Useful Information from Prolific Bloggers

Maintaining Your Web Content

You may have heard of companies that spend millions of dollars maintaining their web sites. Fortunately, for the goal of monetizing web content, such expensive maintenance is unnecessary.

In fact, the only costs you'll have are hosting fees and any money you spend on promoting your site. So maintenance is going to, for the most part, come down to you publishing as much content as you can on a regular basis. Keep in mind that your monetization efforts are going to be successful only with a lot of content. You will be earning small amounts of revenue from each page on your web site which will add up when you have a large number of pages.

Other types of maintenance include simple upgrades to your web site as it grows. For example, your site may initially launch without much in the way of graphics. This is fine. But when your site grows in popularity and traffic you may want to consider creating a professional-looking logo and tag line. You may also want to start incorporating graphics in to individual posts to break up the text. These sorts of things help improve the perception of quality of your site which is equally important to the actual quality. If you have the time and resources to add these bells and whistles sooner rather than later, go ahead and do so, but remember that actual written content is the most important element of your site.

In terms of infrastructure maintenance, there will be very little. If you use a program such as WordPress, which I highly recommend, to manage your content, then you will on occasion need to upgrade the software when new versions are released. I would recommend that you avoid any "dot-0" releases e.g. 1.0 and 2.0 as these are often buggy and quickly followed by "dot-1" releases. You might as well wait for a stable version that you only need to upgrade once.
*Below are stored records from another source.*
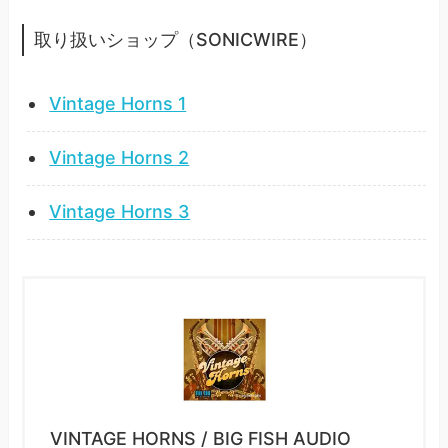
取り扱いショップ（SONICWIRE）
Vintage Horns 1
Vintage Horns 2
Vintage Horns 3
VINTAGE HORNS / BIG FISH AUDIO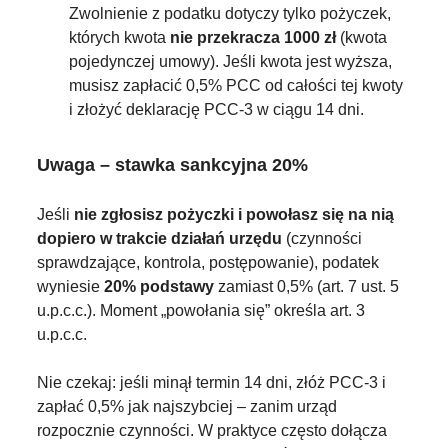
Zwolnienie z podatku dotyczy tylko pożyczek,
których kwota
nie przekracza 1000 zł
(kwota
pojedynczej umowy). Jeśli kwota jest wyższa,
musisz zapłacić 0,5% PCC od całości tej kwoty
i złożyć deklarację PCC-3 w ciągu 14 dni.
Uwaga – stawka sankcyjna 20%
Jeśli
nie zgłosisz pożyczki i powołasz się na nią
dopiero w trakcie działań urzędu
(czynności
sprawdzające, kontrola, postępowanie), podatek
wyniesie
20% podstawy
zamiast 0,5% (art. 7 ust. 5
u.p.c.c.). Moment „powołania się” określa art. 3
u.p.c.c.
Nie czekaj: jeśli minął termin 14 dni, złóż PCC-3 i
zapłać 0,5% jak najszybciej – zanim urząd
rozpocznie czynności. W praktyce często dołącza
Before upgrading, be sure you have a back up of your entire web site. Even when you're not upgrading, a backup can be very useful should your site's data become lost or corrupt. Having a backup can also help should you find yourself in disputes with your hosting company which sometimes hold your data hostage until you agree to their demands. Note that with most web sites there are two components to the backup: 1) files and 2) database data. Make sure you're backing up both!